**Input**
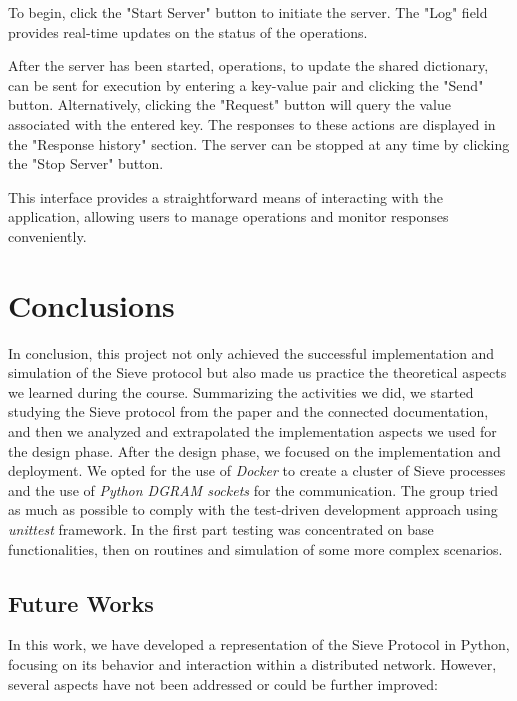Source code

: \documentclass{scrartcl}
\begin{document}
To begin, click the "Start Server" button to initiate the server. The "Log" field provides real-time updates on the status of the operations.

After the server has been started, operations, to update the shared dictionary, can be sent for execution by entering a key-value pair and clicking the "Send" button. Alternatively, clicking the "Request" button will query the value associated with the entered key. The responses to these actions are displayed in the "Response history" section.
The server can be stopped at any time by clicking the "Stop Server" button.

This interface provides a straightforward means of interacting with the application, allowing users to manage operations and monitor responses conveniently.

\section{Conclusions}

In conclusion, this project not only achieved the successful implementation and simulation of the Sieve protocol but also made us practice the theoretical aspects we learned during the course.
Summarizing the activities we did, we started studying the Sieve protocol from the paper \cite{paper} and the connected documentation, and then we analyzed and extrapolated the implementation aspects we used for the design phase. After the design phase, we focused on the implementation and deployment. We opted for the use of \textit{Docker} to create a cluster of Sieve processes and the use of \textit{Python DGRAM sockets} for the communication. The group tried as much as possible to comply with the test-driven development approach using \textit{unittest} framework. In the first part testing was concentrated on base functionalities, then on routines and simulation of some more complex scenarios. 

\subsection{Future Works}

In this work, we have developed a representation of the Sieve Protocol in Python, focusing on its behavior and interaction within a distributed network. However, several aspects have not been addressed or could be further improved:
\end{document}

**Problem to work on**
Go through the listing above and retype each line exactly, apart from the pictures.

**Answer section**
Source code

: \documentclass{scrartcl}
\begin{document}
To begin, click the "Start Server" button to initiate the server. The "Log" field provides real-time updates on the status of the operations.

After the server has been started, operations, to update the shared dictionary, can be sent for execution by entering a key-value pair and clicking the "Send" button. Alternatively, clicking the "Request" button will query the value associated with the entered key. The responses to these actions are displayed in the "Response history" section.
The server can be stopped at any time by clicking the "Stop Server" button.

This interface provides a straightforward means of interacting with the application, allowing users to manage operations and monitor responses conveniently.

\section{Conclusions}

In conclusion, this project not only achieved the successful implementation and simulation of the Sieve protocol but also made us practice the theoretical aspects we learned during the course.
Summarizing the activities we did, we started studying the Sieve protocol from the paper \cite{paper} and the connected documentation, and then we analyzed and extrapolated the implementation aspects we used for the design phase. After the design phase, we focused on the implementation and deployment. We opted for the use of \textit{Docker} to create a cluster of Sieve processes and the use of \textit{Python DGRAM sockets} for the communication. The group tried as much as possible to comply with the test-driven development approach using \textit{unittest} framework. In the first part testing was concentrated on base functionalities, then on routines and simulation of some more complex scenarios. 

\subsection{Future Works}

In this work, we have developed a representation of the Sieve Protocol in Python, focusing on its behavior and interaction within a distributed network. However, several aspects have not been addressed or could be further improved:
\end{document}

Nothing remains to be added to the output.